Medical expert of the article
New publications
Anal fissure
Last reviewed: 23.04.2024
All iLive content is medically reviewed or fact checked to ensure as much factual accuracy as possible.
We have strict sourcing guidelines and only link to reputable media sites, academic research institutions and, whenever possible, medically peer reviewed studies. Note that the numbers in parentheses ([1], [2], etc.) are clickable links to these studies.
If you feel that any of our content is inaccurate, out-of-date, or otherwise questionable, please select it and press Ctrl + Enter.
Anal fissure ranks second in frequency among diseases of the rectum, occurs in 60% of cases in women.
Anal fissure (rectal fissure, anal ulcer) is an acute longitudinal rupture or chronic, ovoid form of the ulcer of the flat epithelium of the anal canal. It causes severe pain, sometimes with bleeding, especially when defecating. The diagnosis is established upon examination. Treatment of anal fissure is in local hygiene, the use of stool softeners and, occasionally, injections of botulinum toxin.

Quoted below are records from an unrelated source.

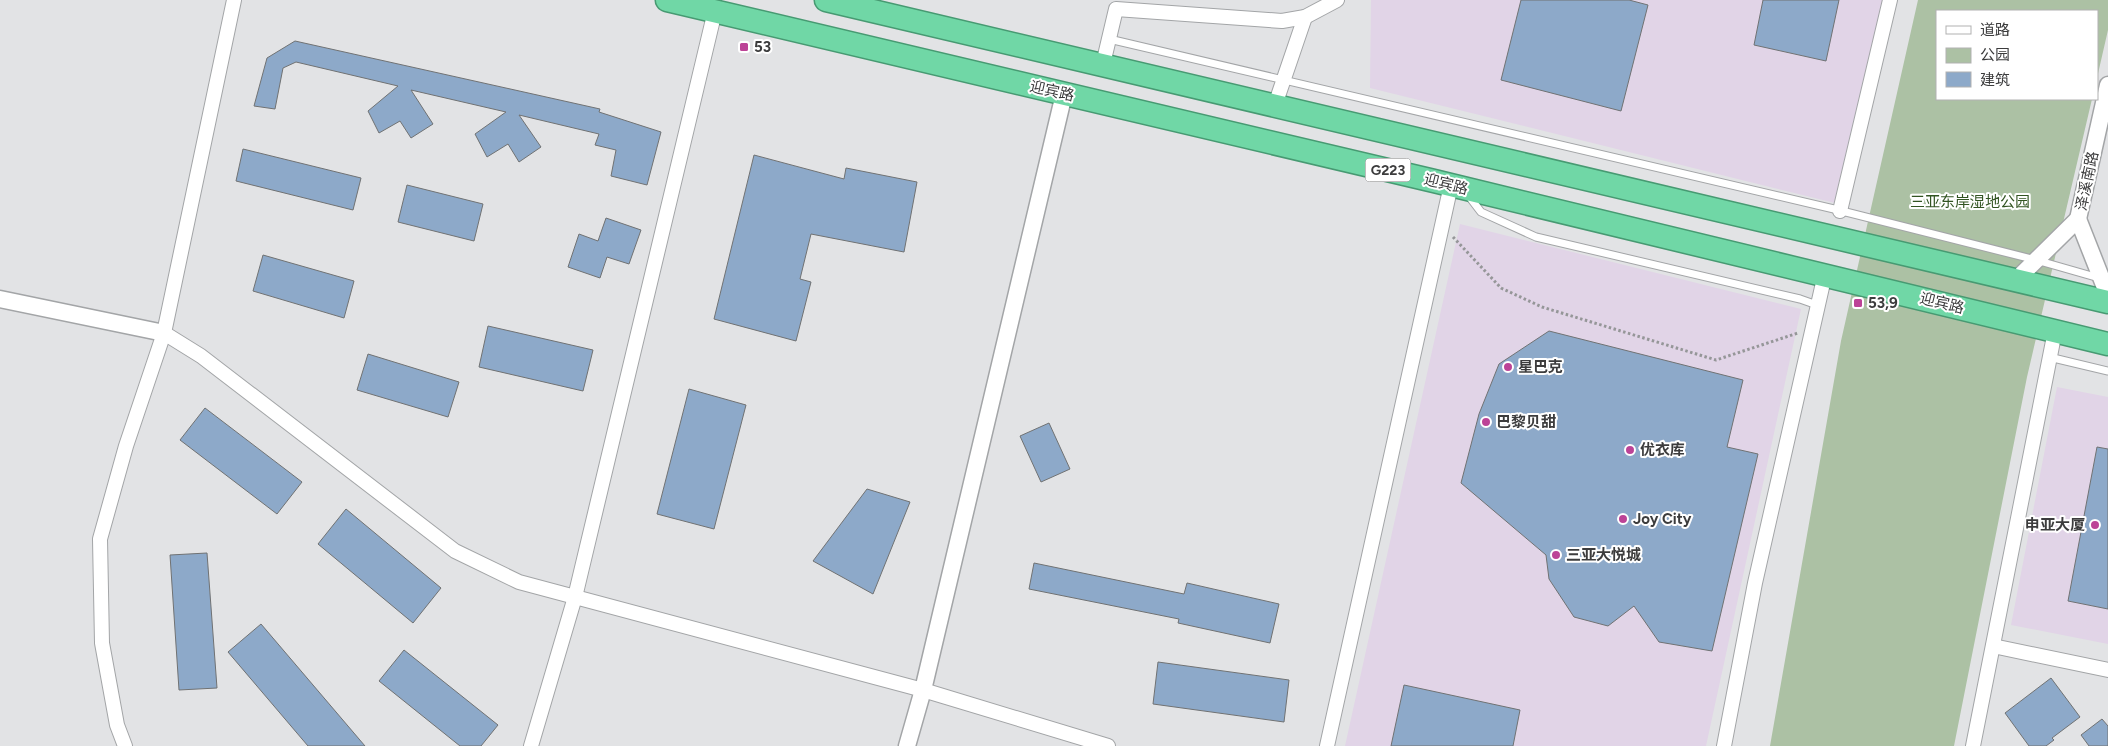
<svg xmlns="http://www.w3.org/2000/svg" width="2108" height="746" font-family="Figtree,'Noto Sans SC',sans-serif">
<style>
.commercial{fill:#e1d4e7}
.green{fill:#acc1a4}
.building{fill:#8da9c9;stroke:#707273}
.lines{fill:none;stroke-linecap:round;stroke-linejoin:round}
.service-casing{stroke:#a3a5a7;stroke-width:9}
.minor-casing{stroke:#a3a5a7;stroke-width:16}
.tertiary-casing{stroke:#a3a5a7;stroke-width:19}
.trunk-casing{stroke:#479a72;stroke-width:25}
.path{stroke:#959698;stroke-width:3;stroke-dasharray:2.5 2.5;stroke-linecap:butt}
.service{stroke:#fff;stroke-width:7}
.minor{stroke:#fff;stroke-width:14}
.tertiary{stroke:#fff;stroke-width:16}
.trunk{stroke:#70d7a6;stroke-width:22}
.poi-dot{fill:#bc4397;stroke:#fff;stroke-width:2}
.labels{text-anchor:middle;stroke-width:4;stroke-linejoin:round;paint-order:stroke}
.shield{fill:#fff;stroke:#767677;stroke-width:1}
.shield-label{font-size:14px;font-weight:bold;fill:#3c3c3d}
.poi-label{font-size:15px;font-weight:bold;fill:#3c3c3d;stroke:#fff;text-anchor:start}
.street-label{font-size:15px;fill:#3c3c3d;stroke:#fff}
.park-label{font-size:15px;fill:#325422;stroke:#fff}
</style>
<rect width="100%" height="100%" fill="#e2e3e5"/>
<g class="commercial">
<polygon points="1371,0 1884,0 1835,203 1370,88"/>
<polygon points="1460,224 1801,309 1706,746 1345,746"/>
<polygon points="2057,387 2108,397 2108,644 2011,625"/>
</g>
<polygon class="green" points="1918,0 2108,0 2108,30 2097,78 2097,11 1937,11 1937,99 2092,99 2027,377 1954,746 1770,746 1841,341"/>
<g class="building">
<polygon points="1521,0 1629,0 1648,5 1621,111 1501,80"/>
<polygon points="1763,0 1839,0 1826,61 1754,45"/>
<polygon points="295,41 600,109 599,112 661,132 647,185 611,176 616,150 595,145 599,134 519,115 541,147 519,162 508,144 487,157 475,134 506,112 411,90 433,124 411,138 400,121 379,133 368,111 398,86 296,62 283,68 275,109 254,106 267,58"/>
<polygon points="243,149 361,178 353,210 236,181"/>
<polygon points="754,155 844,179 846,168 917,182 904,252 811,234 800,279 811,282 796,341 714,319"/>
<polygon points="407,185 483,204 474,241 398,222"/>
<polygon points="606,218 641,230 629,264 607,257 600,278 568,267 579,234 598,241"/>
<polygon points="263,255 354,281 344,318 253,291"/>
<polygon points="488,326 593,350 583,391 479,367"/>
<polygon points="1549,331 1743,380 1727,447 1758,454 1712,651 1659,642 1634,606 1608,626 1574,617 1549,579 1546,555 1461,483 1479,414 1499,364"/>
<polygon points="368,354 459,382 448,417 357,390"/>
<polygon points="689,389 746,405 714,529 657,514"/>
<polygon points="205,408 302,482 277,514 180,440"/>
<polygon points="1049,423 1070,469 1041,482 1020,436"/>
<polygon points="2097,447 2108,449 2108,609 2068,601"/>
<polygon points="867,489 910,502 873,594 813,561"/>
<polygon points="346,509 441,588 413,623 318,544"/>
<polygon points="207,553 217,688 179,690 170,555"/>
<polygon points="1034,563 1184,594 1187,583 1279,604 1270,643 1178,623 1179,619 1029,589"/>
<polygon points="261,624 365,746 308,746 228,652"/>
<polygon points="404,650 498,725 481,746 460,746 379,681"/>
<polygon points="1158,662 1289,680 1284,722 1153,704"/>
<polygon points="2051,678 2080,717 2052,738 2054,740 2046,746 2029,746 2005,713"/>
<polygon points="1404,685 1520,710 1513,746 1391,746"/>
<polygon points="2102,719 2108,726 2108,746 2089,746 2081,735"/>
</g>
<g class="lines">
<g class="service-casing">
<g id="service">
<polyline points="1109,39 1834,209 2036,260 2099,278"/>
<polyline points="1468,195 1481,212 1536,237 1800,299 1817,305"/>
<polyline points="2049,357 2108,371"/>
</g>
</g>
<g class="minor-casing">
<g id="minor">
<polyline points="1103,64 1116,9 1282,21 1305,17 1337,0"/>
<polyline points="1275,105 1305,17"/>
<polyline points="1840,211 1890,0"/>
<polyline points="164,333 201,356 455,551 519,582 923,690 1108,746"/>
<polyline points="1993,646 2108,670"/>
<polyline points="125,746 117,725 102,643 100,539 126,446 164,333 234,0"/>
<polyline points="531,746 575,597 715,11"/>
<polyline points="1327,746 1451,185"/>
<polyline points="1724,746 1755,583 1825,274"/>
<polyline points="1973,746 2055,331"/>
</g>
</g>
<g class="tertiary-casing">
<g id="tertiary">
<polyline points="2078,219 2108,85"/>
<polyline points="2016,280 2078,219 2108,295"/>
<polyline points="0,299 164,333"/>
<polyline points="907,746 923,690 1064,94"/>
</g>
</g>
<g class="trunk-casing">
<g id="trunk">
<polyline points="667,0 1434,181 2108,344"/>
<polyline points="826,0 2108,302"/>
</g>
</g>
<polyline class="path" points="1453,237 1501,288 1542,307 1716,360 1798,333"/>
<use href="#service" class="service"/>
<use href="#minor" class="minor"/>
<use href="#tertiary" class="tertiary"/>
<use href="#trunk" class="trunk"/>
</g>
<g class="poi-dot">
<rect x="739" y="42" width="10" height="10" rx="2.5"/>
<rect x="1853" y="298" width="10" height="10" rx="2.5"/>
<circle cx="1508" cy="367" r="5"/>
<circle cx="1486" cy="422" r="5"/>
<circle cx="1630" cy="450" r="5"/>
<circle cx="1623" cy="519" r="5"/>
<circle cx="2095" cy="525" r="5"/>
<circle cx="1556" cy="555" r="5"/>
</g>
<g class="labels">
<rect class="shield" x="1365.5" y="158.5" width="45" height="23" rx="4"/>
<g class="shield-label">
<text x="1388" y="175">G223</text>
</g>
<g class="poi-label">
<text x="754" y="52">53</text>
<text x="1868" y="308">53,9</text>
<text x="1518" y="372">星巴克</text>
<text x="1496" y="427">巴黎贝甜</text>
<text x="1640" y="455">优衣库</text>
<text x="1633" y="524">Joy City</text>
<text x="2085" y="530" text-anchor="end">申亚大厦</text>
<text x="1566" y="560">三亚大悦城</text>
</g>
<g class="street-label">
<text transform="translate(1052 91) rotate(13)" y="5">迎宾路</text>
<text transform="translate(2087 181) rotate(-78)" y="5">泽溪南路</text>
<text transform="translate(1446 184) rotate(14)" y="5">迎宾路</text>
<text transform="translate(1942 303) rotate(14)" y="5">迎宾路</text>
</g>
<g class="park-label">
<text x="1970" y="207">三亚东岸湿地公园</text>
</g>
</g>
<rect x="1936" y="10" width="162" height="90" fill="#ffffff" stroke="#b1b1b1"/>
<rect x="1946" y="26" width="25" height="8" fill="#ffffff" stroke="#b1b1b1"/>
<text x="1980" y="35" font-size="15" fill="#3c3c3d">道路</text>
<rect x="1946" y="48" width="25" height="15" fill="#acc1a4" stroke="#b1b1b1"/>
<text x="1980" y="60" font-size="15" fill="#3c3c3d">公园</text>
<rect x="1946" y="72" width="25" height="15" fill="#8da9c9" stroke="#b1b1b1"/>
<text x="1980" y="85" font-size="15" fill="#3c3c3d">建筑</text>
</svg>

What causes an anal fissure?
An anal fissure is believed to develop due to damage to the anal canal with a hard or copious stool with the development of a secondary infection. Injuries (eg, anal sex) are a rare cause. Anal fissure can cause spasm of internal sphincter, which in turn disrupts blood supply and creates conditions for chronic flow.

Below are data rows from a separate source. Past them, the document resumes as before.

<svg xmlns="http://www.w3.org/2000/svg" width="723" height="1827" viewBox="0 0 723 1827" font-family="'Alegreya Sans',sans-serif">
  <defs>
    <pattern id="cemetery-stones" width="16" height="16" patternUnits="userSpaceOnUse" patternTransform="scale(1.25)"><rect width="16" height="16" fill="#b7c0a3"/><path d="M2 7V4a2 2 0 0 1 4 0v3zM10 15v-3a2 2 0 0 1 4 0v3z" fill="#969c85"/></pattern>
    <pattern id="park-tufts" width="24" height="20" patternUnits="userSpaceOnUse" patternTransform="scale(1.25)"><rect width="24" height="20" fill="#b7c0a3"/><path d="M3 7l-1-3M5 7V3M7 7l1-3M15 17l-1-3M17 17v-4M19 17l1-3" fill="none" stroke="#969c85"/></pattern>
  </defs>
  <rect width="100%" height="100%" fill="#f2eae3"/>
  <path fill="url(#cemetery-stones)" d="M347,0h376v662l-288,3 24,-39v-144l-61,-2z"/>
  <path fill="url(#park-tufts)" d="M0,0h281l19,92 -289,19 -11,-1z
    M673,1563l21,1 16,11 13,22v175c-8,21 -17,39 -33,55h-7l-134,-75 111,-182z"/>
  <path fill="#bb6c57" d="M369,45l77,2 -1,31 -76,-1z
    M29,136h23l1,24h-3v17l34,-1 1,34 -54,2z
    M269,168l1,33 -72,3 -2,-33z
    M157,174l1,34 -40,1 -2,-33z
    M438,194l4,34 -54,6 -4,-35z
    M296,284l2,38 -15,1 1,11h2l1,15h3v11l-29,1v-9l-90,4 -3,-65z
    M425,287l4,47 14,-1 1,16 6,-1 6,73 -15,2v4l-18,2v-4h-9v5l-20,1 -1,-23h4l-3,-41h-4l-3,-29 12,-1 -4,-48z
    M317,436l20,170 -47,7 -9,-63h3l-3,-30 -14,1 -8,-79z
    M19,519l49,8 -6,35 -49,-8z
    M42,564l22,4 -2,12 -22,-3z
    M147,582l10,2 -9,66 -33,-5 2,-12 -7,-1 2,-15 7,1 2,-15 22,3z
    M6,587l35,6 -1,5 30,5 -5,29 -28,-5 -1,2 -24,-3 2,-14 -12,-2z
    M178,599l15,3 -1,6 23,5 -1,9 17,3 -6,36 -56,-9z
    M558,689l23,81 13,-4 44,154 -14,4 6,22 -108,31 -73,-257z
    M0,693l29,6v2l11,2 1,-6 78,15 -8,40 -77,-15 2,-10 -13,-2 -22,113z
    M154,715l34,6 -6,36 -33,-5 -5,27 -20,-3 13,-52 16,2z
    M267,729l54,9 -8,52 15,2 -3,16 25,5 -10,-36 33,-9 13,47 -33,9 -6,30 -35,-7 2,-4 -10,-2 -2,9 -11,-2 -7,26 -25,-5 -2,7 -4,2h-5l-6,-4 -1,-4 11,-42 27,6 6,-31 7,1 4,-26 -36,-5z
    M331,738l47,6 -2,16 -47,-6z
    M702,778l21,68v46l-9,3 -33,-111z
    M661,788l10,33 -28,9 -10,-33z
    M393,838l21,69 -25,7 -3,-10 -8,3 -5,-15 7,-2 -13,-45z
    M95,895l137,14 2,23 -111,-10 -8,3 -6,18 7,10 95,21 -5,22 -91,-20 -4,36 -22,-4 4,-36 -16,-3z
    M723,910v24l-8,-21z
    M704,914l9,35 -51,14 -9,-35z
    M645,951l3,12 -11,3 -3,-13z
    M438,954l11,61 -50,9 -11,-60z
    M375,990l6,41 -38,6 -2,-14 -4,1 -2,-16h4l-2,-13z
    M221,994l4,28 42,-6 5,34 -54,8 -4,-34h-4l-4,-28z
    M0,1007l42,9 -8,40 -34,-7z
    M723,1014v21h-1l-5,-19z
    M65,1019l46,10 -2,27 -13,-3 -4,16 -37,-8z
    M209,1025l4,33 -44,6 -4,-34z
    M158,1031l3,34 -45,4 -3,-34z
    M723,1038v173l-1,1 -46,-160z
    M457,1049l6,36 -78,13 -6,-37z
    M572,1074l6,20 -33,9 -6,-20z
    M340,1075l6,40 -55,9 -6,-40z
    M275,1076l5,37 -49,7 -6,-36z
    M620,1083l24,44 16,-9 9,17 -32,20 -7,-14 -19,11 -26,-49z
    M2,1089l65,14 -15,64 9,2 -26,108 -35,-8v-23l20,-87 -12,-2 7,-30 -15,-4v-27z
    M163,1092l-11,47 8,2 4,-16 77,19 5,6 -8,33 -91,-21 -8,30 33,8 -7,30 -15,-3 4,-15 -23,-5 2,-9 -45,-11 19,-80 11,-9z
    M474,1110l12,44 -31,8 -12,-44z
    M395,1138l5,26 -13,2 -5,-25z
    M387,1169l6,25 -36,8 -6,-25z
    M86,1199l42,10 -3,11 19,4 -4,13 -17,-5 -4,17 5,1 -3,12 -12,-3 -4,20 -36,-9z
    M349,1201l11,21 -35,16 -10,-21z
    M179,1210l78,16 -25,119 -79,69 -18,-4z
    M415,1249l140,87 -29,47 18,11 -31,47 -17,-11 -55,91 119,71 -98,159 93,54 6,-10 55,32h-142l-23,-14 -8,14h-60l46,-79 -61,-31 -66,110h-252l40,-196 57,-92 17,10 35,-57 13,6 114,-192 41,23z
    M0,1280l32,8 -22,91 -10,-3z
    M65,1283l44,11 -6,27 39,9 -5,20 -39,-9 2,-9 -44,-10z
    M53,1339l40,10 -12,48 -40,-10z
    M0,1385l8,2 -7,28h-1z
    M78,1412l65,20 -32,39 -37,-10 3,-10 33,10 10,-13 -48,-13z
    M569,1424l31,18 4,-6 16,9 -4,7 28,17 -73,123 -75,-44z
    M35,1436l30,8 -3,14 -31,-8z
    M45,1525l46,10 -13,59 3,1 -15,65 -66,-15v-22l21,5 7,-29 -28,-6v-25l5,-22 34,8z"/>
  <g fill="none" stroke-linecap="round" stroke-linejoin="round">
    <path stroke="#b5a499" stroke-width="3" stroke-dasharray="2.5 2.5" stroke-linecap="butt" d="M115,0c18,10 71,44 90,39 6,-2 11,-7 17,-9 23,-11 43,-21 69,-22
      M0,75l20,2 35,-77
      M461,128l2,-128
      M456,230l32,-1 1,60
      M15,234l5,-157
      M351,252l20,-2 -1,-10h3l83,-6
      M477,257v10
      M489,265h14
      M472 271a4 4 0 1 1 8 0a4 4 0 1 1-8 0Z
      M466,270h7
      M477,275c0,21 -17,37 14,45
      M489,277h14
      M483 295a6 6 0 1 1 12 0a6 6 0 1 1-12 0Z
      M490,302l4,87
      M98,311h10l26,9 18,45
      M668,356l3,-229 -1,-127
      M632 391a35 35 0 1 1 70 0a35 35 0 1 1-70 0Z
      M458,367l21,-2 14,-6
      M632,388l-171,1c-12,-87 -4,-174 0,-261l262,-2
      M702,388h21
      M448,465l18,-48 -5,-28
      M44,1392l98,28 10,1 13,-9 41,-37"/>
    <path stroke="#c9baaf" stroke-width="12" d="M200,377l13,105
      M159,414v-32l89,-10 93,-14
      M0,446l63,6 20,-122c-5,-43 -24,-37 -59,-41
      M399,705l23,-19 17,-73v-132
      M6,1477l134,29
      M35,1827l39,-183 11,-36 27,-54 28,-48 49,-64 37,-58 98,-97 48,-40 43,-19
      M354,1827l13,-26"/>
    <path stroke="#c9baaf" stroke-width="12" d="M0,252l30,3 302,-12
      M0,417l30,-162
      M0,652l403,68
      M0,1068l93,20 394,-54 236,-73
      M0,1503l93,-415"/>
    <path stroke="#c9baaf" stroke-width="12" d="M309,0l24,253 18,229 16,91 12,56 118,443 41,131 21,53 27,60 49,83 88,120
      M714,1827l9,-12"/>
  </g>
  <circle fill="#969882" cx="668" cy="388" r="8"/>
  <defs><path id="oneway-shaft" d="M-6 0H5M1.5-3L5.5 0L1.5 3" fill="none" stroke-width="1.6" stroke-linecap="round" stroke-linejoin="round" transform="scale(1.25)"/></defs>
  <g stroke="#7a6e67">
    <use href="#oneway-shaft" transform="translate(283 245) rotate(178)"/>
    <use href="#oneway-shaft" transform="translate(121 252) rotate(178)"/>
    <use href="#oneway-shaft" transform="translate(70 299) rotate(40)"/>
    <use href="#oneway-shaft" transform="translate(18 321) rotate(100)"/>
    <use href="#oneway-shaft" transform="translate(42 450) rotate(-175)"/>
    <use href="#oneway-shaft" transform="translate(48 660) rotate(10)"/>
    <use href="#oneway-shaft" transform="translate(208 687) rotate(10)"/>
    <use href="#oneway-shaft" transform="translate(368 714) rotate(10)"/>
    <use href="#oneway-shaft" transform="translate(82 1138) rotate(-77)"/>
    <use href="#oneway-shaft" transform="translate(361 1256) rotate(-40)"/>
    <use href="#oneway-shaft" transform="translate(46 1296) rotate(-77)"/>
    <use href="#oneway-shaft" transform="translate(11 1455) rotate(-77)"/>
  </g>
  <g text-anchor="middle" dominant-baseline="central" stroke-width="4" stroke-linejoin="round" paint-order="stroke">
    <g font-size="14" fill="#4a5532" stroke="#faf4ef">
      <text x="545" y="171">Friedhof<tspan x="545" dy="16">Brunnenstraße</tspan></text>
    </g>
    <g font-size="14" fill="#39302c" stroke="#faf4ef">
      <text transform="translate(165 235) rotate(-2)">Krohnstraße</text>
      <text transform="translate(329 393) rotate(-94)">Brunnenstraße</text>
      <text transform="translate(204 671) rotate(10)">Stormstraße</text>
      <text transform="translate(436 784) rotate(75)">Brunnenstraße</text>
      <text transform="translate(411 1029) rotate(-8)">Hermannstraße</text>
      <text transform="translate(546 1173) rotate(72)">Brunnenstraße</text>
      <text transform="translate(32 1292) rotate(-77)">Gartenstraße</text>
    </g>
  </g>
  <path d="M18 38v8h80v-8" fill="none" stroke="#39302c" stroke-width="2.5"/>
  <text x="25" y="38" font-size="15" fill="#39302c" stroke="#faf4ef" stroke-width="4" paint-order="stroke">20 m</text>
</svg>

Anus fracture is a defect in the wall of the anal canal of a linear or triangular shape 1 to 1.5 cm in length, located near the transitional fold above the Hilton line. The origin of the fissure is associated with many causes, but the most important factor is the trauma of the mucous membrane of the anal canal by calves, foreign bodies, damage to it during childbirth. A predisposing factor may be hemorrhoids. Acute anal fissure has a slit shape, smooth even edges, the bottom of it is the muscular tissue of the sphincter.
With a long course of the pathological process, the connective tissue grows along the edges of the crack, its bottom is covered with granulations and fibrous plaque. In the region of the outer edge of the crack, excess tissue forms the anal (guard) tubercle. Thus, the acute anal fissure turns into a chronic fissure, which in fact is an ulcer with cicatricial margins and a scar's bottom. Sometimes an acute anal fissure disappears on its own, but more often than not, it changes into a chronic one. As a rule, there is only one crack and more often it is located on the back, closer to the coccyx, the wall of the anal canal. Occasionally there are 2 cracks on the back and front walls, which are one above the other. It is necessary to distinguish the true cracks from various surface damages of the perianal skin.
Symptoms of anal fissure
Anal fissure, as a rule, is located on the back wall along the middle line, but sometimes it can also appear on the front wall. Cracks located away from the midline may have a specific etiology, especially Crohn's disease. In the outer end of the fracture, the dermal papilloma (borderline tubercle) can be located, and in its upper corner there may be an enlarged (hypertrophied) hairy papilla.
Acute cracks can be observed in infants, but chronic cracks are rare. Chronic fractures must be differentiated from cancer, primary lesions of syphilis, tuberculosis and ulceration in Crohn's disease.
Cracks cause pain in the anus and bleeding. Pain usually occurs during or after a bowel movement, lasts for several hours and disappears until the next bowel movement.
Where does it hurt?
What's bothering you?
What do need to examine?
How to examine?
Who to contact?
Treatment of anal fissure
Anal fissure often enough yields to conservative treatment, aimed at minimizing trauma during defecation (eg, softeners, stool, psyllium, fiber). Zazhivaniya helps the application of protective ointments based on zinc oxide or soothing suppositories (eg, glycerol), which lubricate the anal canal and facilitate the stool.
Temporary effect is provided by local anesthetics (eg, benzocaine, xichain) and warm (not hot) sedentary baths for 10 or 15 minutes after each defecation and if necessary.
Effective 0.2% nitroglycerin ointment, 0.2% or 0.3% nifedipine cream, arginine gel and injections of botulinus toxin into the internal sphincter, which relax the anal sphincter and reduce the maximal anal rest pressure, creating conditions for healing. If the conservative treatment is ineffective, surgical treatment of the anal fissure (internal anal sphincterotomy and dosed anus enlargement) is shown, which allows eliminating the spasm of the internal anal sphincter.